When Adam and Eve sinned they were cursed to struggle for survival, to have difficulties in their relationships, including with each other, and to eventually die. Why is the world in its present royal mess? The short answer is: sin. The sacrificial system was never fully effective, but it served to remind the people of Israel of the importance of holiness and that God is holy. The limited effectiveness of the sacrificed animals had to be addressed by the absolute effectiveness of Jesus himself. John knew the nature of Jesus’ mission at the very beginning of that mission. The name “Lamb of God” proclaims the good news that God has provided a means to resolve the ancient and horrible curse of sin that has separated God’s people from him.

Seven hundred years before Jesus was born, the prophet Isaiah wrote the following: 

Who has believed what he has heard from us?                                                                                           And to whom has the arm of the Lord been revealed?                                                                                  For he grew up before him like a young plant,

and like a root out of dry ground;                                                                                                                     he had no form or majesty that we should look at him,                                                                                and no beauty that we should desire him.

He was despised and rejected by men,

a man of sorrows and acquainted with grief;

and as one from whom men hide their faces

he was despised, and we esteemed him not.

Surely he has borne our griefs

and carried our sorrows;

yet we esteemed him stricken,

smitten by God, and afflicted.

But he was pierced for our transgressions;

he was crushed for our iniquities;

upon him was the chastisement that brought us peace,

and with his wounds we are healed.

All we like sheep have gone astray;

we have turned—every one—to his own way;

and the Lord has laid on him

the iniquity of us all.

He was oppressed, and he was afflicted,

yet he opened not his mouth;

like a lamb that is led to the slaughter,

and like a sheep that before its shearers is silent,

so he opened not his mouth.

By oppression and judgment he was taken away;

and as for his generation, who considered

that he was cut off out of the land of the living,

stricken for the transgression of my people?

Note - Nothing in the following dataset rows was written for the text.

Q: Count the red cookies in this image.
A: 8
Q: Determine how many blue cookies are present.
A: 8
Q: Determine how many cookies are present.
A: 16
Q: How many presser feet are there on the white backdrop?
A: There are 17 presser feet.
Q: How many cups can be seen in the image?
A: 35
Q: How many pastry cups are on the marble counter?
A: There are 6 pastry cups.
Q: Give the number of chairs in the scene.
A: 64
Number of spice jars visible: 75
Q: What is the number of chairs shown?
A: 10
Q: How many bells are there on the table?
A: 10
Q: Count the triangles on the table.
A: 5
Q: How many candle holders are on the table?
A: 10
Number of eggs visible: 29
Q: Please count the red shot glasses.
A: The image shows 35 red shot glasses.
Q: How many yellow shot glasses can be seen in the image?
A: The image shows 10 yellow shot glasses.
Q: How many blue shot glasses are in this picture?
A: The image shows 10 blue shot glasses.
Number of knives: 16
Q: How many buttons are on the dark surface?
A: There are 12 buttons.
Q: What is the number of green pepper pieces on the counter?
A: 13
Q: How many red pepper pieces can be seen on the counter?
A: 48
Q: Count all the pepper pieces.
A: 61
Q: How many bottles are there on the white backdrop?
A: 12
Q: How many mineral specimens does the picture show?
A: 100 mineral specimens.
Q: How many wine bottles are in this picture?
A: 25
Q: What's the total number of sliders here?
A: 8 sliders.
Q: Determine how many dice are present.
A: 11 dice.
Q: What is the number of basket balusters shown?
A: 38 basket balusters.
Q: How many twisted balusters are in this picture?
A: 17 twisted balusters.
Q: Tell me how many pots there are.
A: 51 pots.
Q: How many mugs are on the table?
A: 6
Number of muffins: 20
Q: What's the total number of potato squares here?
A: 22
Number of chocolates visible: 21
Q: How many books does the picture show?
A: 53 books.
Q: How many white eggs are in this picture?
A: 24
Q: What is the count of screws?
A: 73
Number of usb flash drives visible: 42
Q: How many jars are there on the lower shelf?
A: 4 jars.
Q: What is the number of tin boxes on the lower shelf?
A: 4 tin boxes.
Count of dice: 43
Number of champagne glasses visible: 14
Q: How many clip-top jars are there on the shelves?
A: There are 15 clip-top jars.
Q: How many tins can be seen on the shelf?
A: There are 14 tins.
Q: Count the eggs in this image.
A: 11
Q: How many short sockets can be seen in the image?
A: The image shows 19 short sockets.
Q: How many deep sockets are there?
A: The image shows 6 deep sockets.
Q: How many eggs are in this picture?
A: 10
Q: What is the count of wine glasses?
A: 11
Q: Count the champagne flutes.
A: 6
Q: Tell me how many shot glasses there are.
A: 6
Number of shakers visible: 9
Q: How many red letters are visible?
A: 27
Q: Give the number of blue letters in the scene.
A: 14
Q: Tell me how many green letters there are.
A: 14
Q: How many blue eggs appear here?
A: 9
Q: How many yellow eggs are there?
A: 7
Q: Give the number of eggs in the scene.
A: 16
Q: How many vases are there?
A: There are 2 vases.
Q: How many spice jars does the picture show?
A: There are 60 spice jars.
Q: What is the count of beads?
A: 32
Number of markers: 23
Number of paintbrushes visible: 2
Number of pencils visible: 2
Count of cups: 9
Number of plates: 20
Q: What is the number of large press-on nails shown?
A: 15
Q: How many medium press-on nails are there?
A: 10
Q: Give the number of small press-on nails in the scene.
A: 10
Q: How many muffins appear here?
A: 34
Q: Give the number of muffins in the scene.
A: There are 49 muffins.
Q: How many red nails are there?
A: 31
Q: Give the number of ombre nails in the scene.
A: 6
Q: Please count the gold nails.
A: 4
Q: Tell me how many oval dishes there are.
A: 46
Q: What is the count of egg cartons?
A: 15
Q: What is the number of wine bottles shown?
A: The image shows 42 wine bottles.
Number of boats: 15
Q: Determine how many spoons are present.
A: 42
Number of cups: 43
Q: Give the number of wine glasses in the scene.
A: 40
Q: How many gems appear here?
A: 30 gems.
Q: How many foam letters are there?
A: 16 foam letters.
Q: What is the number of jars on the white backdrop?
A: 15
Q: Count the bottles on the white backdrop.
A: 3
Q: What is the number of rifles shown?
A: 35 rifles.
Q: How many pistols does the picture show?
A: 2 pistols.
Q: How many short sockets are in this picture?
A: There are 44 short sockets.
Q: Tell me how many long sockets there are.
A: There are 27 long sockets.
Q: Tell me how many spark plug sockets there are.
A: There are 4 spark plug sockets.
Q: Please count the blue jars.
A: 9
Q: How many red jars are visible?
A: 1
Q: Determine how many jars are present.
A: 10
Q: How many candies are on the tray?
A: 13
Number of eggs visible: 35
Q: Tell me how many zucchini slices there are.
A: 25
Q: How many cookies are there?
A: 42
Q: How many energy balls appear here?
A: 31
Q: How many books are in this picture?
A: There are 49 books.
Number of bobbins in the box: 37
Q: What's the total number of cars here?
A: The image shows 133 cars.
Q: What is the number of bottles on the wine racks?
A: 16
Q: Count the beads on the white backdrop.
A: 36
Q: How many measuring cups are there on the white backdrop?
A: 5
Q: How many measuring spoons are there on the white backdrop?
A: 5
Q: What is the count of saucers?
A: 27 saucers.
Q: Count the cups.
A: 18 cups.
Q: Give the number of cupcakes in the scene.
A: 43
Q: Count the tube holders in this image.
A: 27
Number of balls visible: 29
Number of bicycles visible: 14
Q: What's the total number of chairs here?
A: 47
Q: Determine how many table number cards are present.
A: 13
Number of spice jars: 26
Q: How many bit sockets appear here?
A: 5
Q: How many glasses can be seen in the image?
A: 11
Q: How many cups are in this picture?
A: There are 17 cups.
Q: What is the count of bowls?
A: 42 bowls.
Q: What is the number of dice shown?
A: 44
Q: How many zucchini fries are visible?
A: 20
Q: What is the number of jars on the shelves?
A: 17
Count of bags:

And they made his grave with the wicked

and with a rich man in his death,

although he had done no violence,

and there was no deceit in his mouth.

Yet it was the will of the Lord to crush him;

he has put him to grief;

when his soul makes an offering for guilt,

he shall see his offspring; he shall prolong his days;

the will of the Lord shall prosper in his hand.

Out of the anguish of his soul he shall see and be satisfied;

by his knowledge shall the righteous one, my servant,

make many to be accounted righteous,

and he shall bear their iniquities.

Therefore I will divide him a portion with the many,

and he shall divide the spoil with the strong,

because he poured out his soul to death

and was numbered with the transgressors;

yet he bore the sin of many,

and makes intercession for the transgressors.

John’s statement that Jesus was God’s means for making atonement for sin was audacious. But then he made an even more audacious statement, though this one was not necessarily understood by his listeners. John proclaimed that Jesus’ rank was greater than his because Jesus “came before” him. Luke makes it clear that John was at least 6 months older than Jesus. In Luke, chapter 1, verse 31, we learn that in the sixth month of Elizabeth’s pregnancy, the angel, Gabriel, informed Mary that she would conceive a child by means of the Holy Spirit. So John is older and yet he said, “he was before me.” 

How could Jesus, born after John, have been before him? The answer is provided by Elizabeth, who testified about Jesus when he was in the womb, “…and why is this granted to me that the mother of my Lord should come to me?” (Luke 1.43). Who can serve as a sacrificial substitute for the sins of the world? Who can exist before he is born? Both questions have the same answer: the Lord God.